# Sig P228



## wvjoetc (Jan 24, 2014)

Howdy all, I'm looking for some information on a P228 I traded for today. This is my first Sig and I don't know much about them. The box has a 2009 date, the gun is railed and has night sights and a B 340 XXX serial number, it is almost perfect and has been shot very little. Any comments would be helpful, thanks


----------



## wvjoetc (Jan 24, 2014)

Here is a pic


----------



## UncleB (Dec 22, 2014)

I've had one for several years now, a gift from my FIL. Shoots anything I can put through it and is dead accurate. I added the Hogue grips to better fit my hand.
Favorite feature is the de-cocking lever.


----------



## Shipwreck (Jan 26, 2006)

Very nice! Congrats. I Have one of the newer M11A1s, which is essentially a 228/229 with no rail.

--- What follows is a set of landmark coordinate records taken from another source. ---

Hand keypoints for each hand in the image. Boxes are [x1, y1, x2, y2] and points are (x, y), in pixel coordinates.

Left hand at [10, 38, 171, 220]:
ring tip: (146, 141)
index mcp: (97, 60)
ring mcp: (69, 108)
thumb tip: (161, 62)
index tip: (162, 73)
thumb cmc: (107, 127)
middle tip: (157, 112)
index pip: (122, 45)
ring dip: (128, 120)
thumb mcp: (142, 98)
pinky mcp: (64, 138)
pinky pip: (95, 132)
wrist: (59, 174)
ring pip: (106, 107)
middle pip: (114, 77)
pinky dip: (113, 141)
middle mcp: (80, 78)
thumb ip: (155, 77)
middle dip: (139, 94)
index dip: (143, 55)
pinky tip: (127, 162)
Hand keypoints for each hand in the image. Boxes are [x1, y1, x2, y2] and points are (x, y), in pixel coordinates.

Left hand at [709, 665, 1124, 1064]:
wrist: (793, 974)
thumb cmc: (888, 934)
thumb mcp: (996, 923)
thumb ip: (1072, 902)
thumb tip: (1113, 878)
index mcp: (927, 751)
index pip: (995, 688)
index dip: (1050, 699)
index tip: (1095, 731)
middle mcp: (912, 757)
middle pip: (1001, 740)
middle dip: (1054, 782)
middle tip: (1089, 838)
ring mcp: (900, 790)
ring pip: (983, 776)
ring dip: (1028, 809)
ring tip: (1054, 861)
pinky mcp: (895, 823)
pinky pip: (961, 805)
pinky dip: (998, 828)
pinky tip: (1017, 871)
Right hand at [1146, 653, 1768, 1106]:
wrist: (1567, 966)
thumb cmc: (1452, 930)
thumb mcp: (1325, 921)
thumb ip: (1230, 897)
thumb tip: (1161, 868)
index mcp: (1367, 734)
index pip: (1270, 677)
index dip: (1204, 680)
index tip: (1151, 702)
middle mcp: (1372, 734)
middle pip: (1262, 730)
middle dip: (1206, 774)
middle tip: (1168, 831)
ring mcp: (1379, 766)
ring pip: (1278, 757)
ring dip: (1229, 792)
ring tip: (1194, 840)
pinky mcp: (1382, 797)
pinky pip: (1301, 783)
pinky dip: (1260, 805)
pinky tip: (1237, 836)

I just put hogue rubber grips on mine. They are actually a little thinner than factory grips


----------



## wvjoetc (Jan 24, 2014)

My original post I had not shot the P228, and it has been to the range several times since. UncleB you are correct it is dead accurate and is one fine handgun, Ship if you have a picture of your M11A1 would you mind posting it, I'd like to see it with the Hogue's on it. Thanks guy's,


----------



## Shipwreck (Jan 26, 2006)

wvjoetc said:


> My original post I had not shot the P228, and it has been to the range several times since. UncleB you are correct it is dead accurate and is one fine handgun, Ship if you have a picture of your M11A1 would you mind posting it, I'd like to see it with the Hogue's on it. Thanks guy's,


Here ya go:


----------



## eagle1258 (Jul 23, 2015)

Beautiful. I have the same pistol, along with a P229 .40S&W. Interestingly, I shoot the 229 much more accurately than my M11. The trigger on the 229 is thicker metal and the mechanism feels smoother on the pull...not sure why. Still love the look and feel in my hands.


----------